■ **Task directions**
Copy all of the records below word for word, keeping every line as it appears.

[Text pulled from each page]
+ + + + +
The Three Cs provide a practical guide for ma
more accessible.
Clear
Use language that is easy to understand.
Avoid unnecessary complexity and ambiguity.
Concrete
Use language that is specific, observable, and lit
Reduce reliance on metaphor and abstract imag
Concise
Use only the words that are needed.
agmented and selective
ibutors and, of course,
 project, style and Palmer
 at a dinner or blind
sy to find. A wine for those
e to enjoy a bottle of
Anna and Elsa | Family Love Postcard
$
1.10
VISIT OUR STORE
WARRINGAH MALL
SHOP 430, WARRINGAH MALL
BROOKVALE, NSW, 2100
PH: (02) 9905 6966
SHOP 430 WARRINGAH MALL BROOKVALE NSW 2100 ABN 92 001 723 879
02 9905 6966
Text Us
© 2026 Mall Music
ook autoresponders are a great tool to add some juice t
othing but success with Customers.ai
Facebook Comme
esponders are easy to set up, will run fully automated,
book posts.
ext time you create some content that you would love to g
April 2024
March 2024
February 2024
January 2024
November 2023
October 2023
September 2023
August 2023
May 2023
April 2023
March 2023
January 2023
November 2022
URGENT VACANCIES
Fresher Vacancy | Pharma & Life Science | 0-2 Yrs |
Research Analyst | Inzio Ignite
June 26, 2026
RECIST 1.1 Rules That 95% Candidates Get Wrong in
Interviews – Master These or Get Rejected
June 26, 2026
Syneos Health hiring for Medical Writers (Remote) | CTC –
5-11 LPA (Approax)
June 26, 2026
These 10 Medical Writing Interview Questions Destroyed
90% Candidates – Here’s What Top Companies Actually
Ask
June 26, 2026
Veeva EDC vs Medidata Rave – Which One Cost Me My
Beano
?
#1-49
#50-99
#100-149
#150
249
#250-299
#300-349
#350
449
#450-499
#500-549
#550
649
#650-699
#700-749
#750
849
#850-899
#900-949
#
+ + + + +
■ **Exercise result**
The Three Cs provide a practical guide for ma
more accessible.
Clear
Use language that is easy to understand.
Avoid unnecessary complexity and ambiguity.
Concrete
Use language that is specific, observable, and lit
Reduce reliance on metaphor and abstract imag
Concise
Use only the words that are needed.
agmented and selective
ibutors and, of course,
 project, style and Palmer
 at a dinner or blind
sy to find. A wine for those
e to enjoy a bottle of
Anna and Elsa | Family Love Postcard
$
1.10
VISIT OUR STORE
WARRINGAH MALL
SHOP 430, WARRINGAH MALL
BROOKVALE, NSW, 2100
PH: (02) 9905 6966
SHOP 430 WARRINGAH MALL BROOKVALE NSW 2100 ABN 92 001 723 879
02 9905 6966
Text Us
© 2026 Mall Music
ook autoresponders are a great tool to add some juice t
othing but success with Customers.ai
Facebook Comme
esponders are easy to set up, will run fully automated,
book posts.
ext time you create some content that you would love to g
April 2024
March 2024
February 2024
January 2024
November 2023
October 2023
September 2023
August 2023
May 2023
April 2023
March 2023
January 2023
November 2022
URGENT VACANCIES
Fresher Vacancy | Pharma & Life Science | 0-2 Yrs |
Research Analyst | Inzio Ignite
June 26, 2026
RECIST 1.1 Rules That 95% Candidates Get Wrong in
Interviews – Master These or Get Rejected
June 26, 2026
Syneos Health hiring for Medical Writers (Remote) | CTC –
5-11 LPA (Approax)
June 26, 2026
These 10 Medical Writing Interview Questions Destroyed
90% Candidates – Here’s What Top Companies Actually
Ask
June 26, 2026
Veeva EDC vs Medidata Rave – Which One Cost Me My
Beano
?
#1-49
#50-99
#100-149
#150
249
#250-299
#300-349
#350
449
#450-499
#500-549
#550
649
#650-699
#700-749
#750
849
#850-899
#900-949
#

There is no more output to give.